Riedesel v. Koch, 45 N.W.2d 225 (Iowa 1950) – Car-bicycle collision resulting in death of the bicycle operator and the case discusses the no-eyewitness rule. The no-eyewitness rule is that in the absence of eyewitnesses, or of any obtainable direct evidence as to what the deceased did or failed to do by way of precaution, at or immediately before the injury, there arises a presumption or inference that he, [241 Iowa 1317] prompted by natural instinct, was in the exercise of due care for his own safety. Edwards v. Perley, 223 Iowa 1119, 274 N.W. 910; Spooner v. Wisecup, 227 Iowa 768, 288 N.W. 894; Golinvaux v. Burlington, C. R. & N. R. Co., 125 Iowa 652, 101 N.W. 465; Carpenter v. Loetsscher-Jaeger Mfg. Co., 178 Iowa 320, 157 N.W. 938; Sohl v. Chicago, R. I. & P. Ry. Co., 183 Iowa 616, 167 N.W. 159; Platter v. Minneapolis & St. Louis R. Co., 162 Iowa 142, 143 N.W. 992; Wilson v. Chicago, M. & St. P. Ry. Co., 161 Iowa 191, 142 N.W. 54; Dalton v. Chicago, R. I. & P. Ry. Co., 104 Iowa 26, 73 N.W. 349; Gray v. Chicago, R. I. & P. R. Co., 143 Iowa 268, 121 N.W. 1097; Lorimer v. Hutchinson Ice Cream Co., 216 Iowa 384, 249 N.W. 220; Azeltine v. Lutterman, 218 Iowa 675, 254 N.W. 854; Ellis v. Republic Oil Co., 133 Iowa 11, 110 N.W. 20; Low v. Ford Hopkins Co., 231 Iowa 251, 1 N.W.2d 95.

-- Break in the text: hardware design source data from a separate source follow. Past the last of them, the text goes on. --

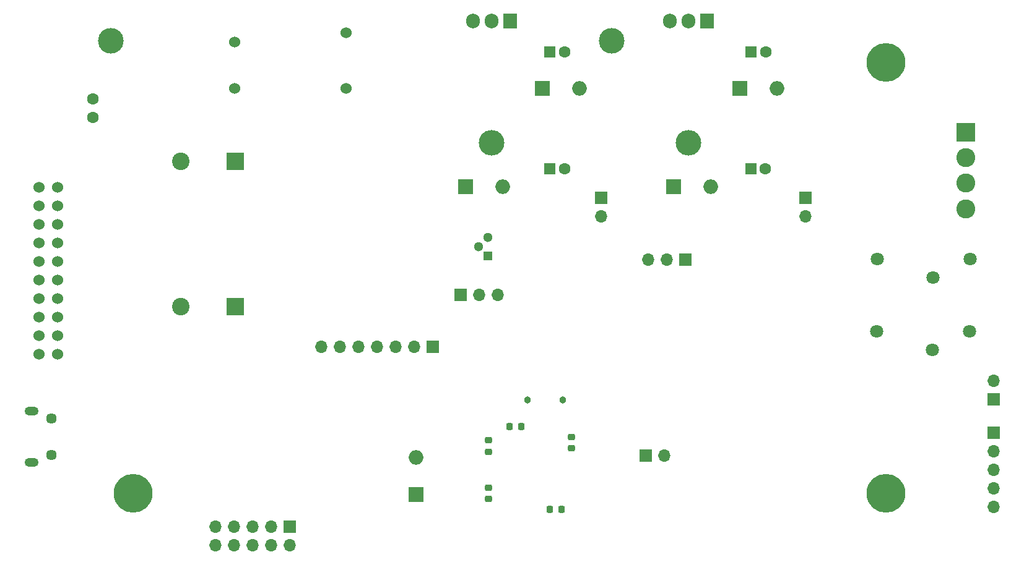
<source format=gbs>
G04 #@! TF.GenerationSoftware,KiCad,Pcbnew,7.0.8-7.0.8~ubuntu22.04.1*
G04 #@! TF.CreationDate,2024-01-26T16:09:12+01:00*
G04 #@! TF.ProjectId,torso,746f7273-6f2e-46b6-9963-61645f706362,1.1*
G04 #@! TF.SameCoordinates,Original*
G04 #@! TF.FileFunction,Soldermask,Bot*
G04 #@! TF.FilePolarity,Negative*
%FSLAX46Y46*%
G04 Gerber Fmt 4.6, Leading zero omitted, Abs format (unit mm)*
G04 Created by KiCad (PCBNEW 7.0.8-7.0.8~ubuntu22.04.1) date 2024-01-26 16:09:12*
%MOMM*%
%LPD*%
G01*
G04 APERTURE LIST*
G04 Aperture macros list*
%AMRoundRect*
0 Rectangle with rounded corners*
0 $1 Rounding radius*
0 $2 $3 $4 $5 $6 $7 $8 $9 X,Y pos of 4 corners*
0 Add a 4 corners polygon primitive as box body*
4,1,4,$2,$3,$4,$5,$6,$7,$8,$9,$2,$3,0*
0 Add four circle primitives for the rounded corners*
1,1,$1+$1,$2,$3*
1,1,$1+$1,$4,$5*
1,1,$1+$1,$6,$7*
1,1,$1+$1,$8,$9*
0 Add four rect primitives between the rounded corners*
20,1,$1+$1,$2,$3,$4,$5,0*
20,1,$1+$1,$4,$5,$6,$7,0*
20,1,$1+$1,$6,$7,$8,$9,0*
20,1,$1+$1,$8,$9,$2,$3,0*%
G04 Aperture macros list end*
%ADD10C,5.300000*%
%ADD11R,1.700000X1.700000*%
%ADD12O,1.700000X1.700000*%
%ADD13R,2.400000X2.400000*%
%ADD14C,2.400000*%
%ADD15R,2.000000X2.000000*%
%ADD16O,2.000000X2.000000*%
%ADD17R,1.600000X1.600000*%
%ADD18C,1.600000*%
%ADD19C,1.524000*%
%ADD20O,3.500000X3.500000*%
%ADD21R,1.905000X2.000000*%
%ADD22O,1.905000X2.000000*%
%ADD23C,1.800000*%
%ADD24R,1.300000X1.300000*%
%ADD25C,1.300000*%
%ADD26C,3.500000*%
%ADD27O,1.900000X1.200000*%
%ADD28C,1.450000*%
%ADD29C,0.965200*%
%ADD30R,2.600000X2.600000*%
%ADD31C,2.600000*%
%ADD32C,1.600200*%
%ADD33RoundRect,0.225000X-0.250000X0.225000X-0.250000X-0.225000X0.250000X-0.225000X0.250000X0.225000X0*%
%ADD34RoundRect,0.225000X-0.225000X-0.250000X0.225000X-0.250000X0.225000X0.250000X-0.225000X0.250000X0*%
%ADD35RoundRect,0.225000X0.250000X-0.225000X0.250000X0.225000X-0.250000X0.225000X-0.250000X-0.225000X0*%
%ADD36RoundRect,0.225000X0.225000X0.250000X-0.225000X0.250000X-0.225000X-0.250000X0.225000X-0.250000X0*%
G04 APERTURE END LIST*
D10*
X48500000Y-90500000D03*
D11*
X118625000Y-85300000D03*
D12*
X121165000Y-85300000D03*
D13*
X62500000Y-64900000D03*
D14*
X55000000Y-64900000D03*
D15*
X104460000Y-35000000D03*
D16*
X109540000Y-35000000D03*
D17*
X133000000Y-46000000D03*
D18*
X135000000Y-46000000D03*
D11*
X166200000Y-77600000D03*
D12*
X166200000Y-75060000D03*
D19*
X77620000Y-35040000D03*
X62380000Y-35040000D03*
X62380000Y-28690000D03*
X77620000Y-27420000D03*
D10*
X151500000Y-31500000D03*
D11*
X166200000Y-82200000D03*
D12*
X166200000Y-84740000D03*
X166200000Y-87280000D03*
X166200000Y-89820000D03*
X166200000Y-92360000D03*
D17*
X133044888Y-30000000D03*
D18*
X135044888Y-30000000D03*
D15*
X93960000Y-48500000D03*
D16*
X99040000Y-48500000D03*
D20*
X97500000Y-42430000D03*
D21*
X100040000Y-25770000D03*
D22*
X97500000Y-25770000D03*
X94960000Y-25770000D03*
D15*
X87200000Y-90640000D03*
D16*
X87200000Y-85560000D03*
D23*
X150175000Y-68324999D03*
X157795000Y-70864999D03*
X162875000Y-68324999D03*
D11*
X124079999Y-58500000D03*
D12*
X121539999Y-58500000D03*
X118999999Y-58500000D03*
D20*
X124500000Y-42430000D03*
D21*
X127040000Y-25770000D03*
D22*
X124500000Y-25770000D03*
X121960000Y-25770000D03*
D24*
X97000000Y-58000000D03*
D25*
X95730000Y-56730000D03*
X97000000Y-55460000D03*
D26*
X114000000Y-28500000D03*
D11*
X93300000Y-63300000D03*
D12*
X95840000Y-63300000D03*
X98380000Y-63300000D03*
D13*
X62500000Y-45000000D03*
D14*
X55000000Y-45000000D03*
D27*
X34600000Y-79200000D03*
D28*
X37300000Y-80200000D03*
X37300000Y-85200000D03*
D27*
X34600000Y-86200000D03*
D19*
X35660000Y-48540000D03*
X35660000Y-51080000D03*
X35660000Y-53620000D03*
X35660000Y-56160000D03*
X35660000Y-58700000D03*
X35660000Y-61240000D03*
X35660000Y-63780000D03*
X35660000Y-66320000D03*
X35660000Y-68860000D03*
X35660000Y-71400000D03*
X38200000Y-48540000D03*
X38200000Y-51080000D03*
X38200000Y-53620000D03*
X38200000Y-56160000D03*
X38200000Y-58700000D03*
X38200000Y-61240000D03*
X38200000Y-63780000D03*
X38200000Y-66320000D03*
X38200000Y-68860000D03*
X38200000Y-71400000D03*
D23*
X150300000Y-58400000D03*
X157920000Y-60940000D03*
X163000000Y-58400000D03*
D15*
X122460000Y-48500000D03*
D16*
X127540000Y-48500000D03*
D11*
X112500000Y-50000000D03*
D12*
X112500000Y-52540000D03*
D17*
X105500000Y-30000000D03*
D18*
X107500000Y-30000000D03*
D11*
X140500000Y-50000000D03*
D12*
X140500000Y-52540000D03*
D26*
X45500000Y-28500000D03*
D29*
X107300000Y-77700000D03*
X102419999Y-77700000D03*
D11*
X89520000Y-70400000D03*
D12*
X86980000Y-70400000D03*
X84440000Y-70400000D03*
X81900000Y-70400000D03*
X79360000Y-70400000D03*
X76820000Y-70400000D03*
X74280000Y-70400000D03*
D30*
X162400000Y-41000000D03*
D31*
X162400000Y-44500000D03*
X162400000Y-48000000D03*
X162400000Y-51500000D03*
D15*
X131500000Y-35000000D03*
D16*
X136580000Y-35000000D03*
D32*
X43000000Y-39000000D03*
X43000000Y-36460000D03*
D11*
X69940000Y-95060000D03*
D12*
X69940000Y-97600000D03*
X67400000Y-95060000D03*
X67400000Y-97600000D03*
X64860000Y-95060000D03*
X64860000Y-97600000D03*
X62320000Y-95060000D03*
X62320000Y-97600000D03*
X59780000Y-95060000D03*
X59780000Y-97600000D03*
D17*
X105500000Y-46000000D03*
D18*
X107500000Y-46000000D03*
D10*
X151500000Y-90500000D03*
D33*
X97100000Y-89725000D03*
X97100000Y-91275000D03*
X97100000Y-83225000D03*
X97100000Y-84775000D03*
D34*
X105525000Y-92700000D03*
X107075000Y-92700000D03*
D35*
X108500000Y-84275000D03*
X108500000Y-82725000D03*
D36*
X101575000Y-81300000D03*
X100025000Y-81300000D03*
M02*

</source>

Coble v. McChane, 8 N.W.2d 755 (Iowa 1943) – This case involves question of whether the failure to follow the rules of the road amounts to negligence per se. City ordinance required a light; the bicycle rider had in hand and turned on, a flashlight.
Luse v. Nickoley, 3 N.W.2d 503 (Iowa 1941) - Addresses an excessive rate of speed of the vehicle and proximate cause evaluation.
Luse v. Nickoley, 1 N.W.2d 205 (Iowa 1941) - See above.
When case law is involved as always lay persons need to obtain proper legal advice. Lawyers not familiar with this area of the law should do the same and refer earlier, rather than later.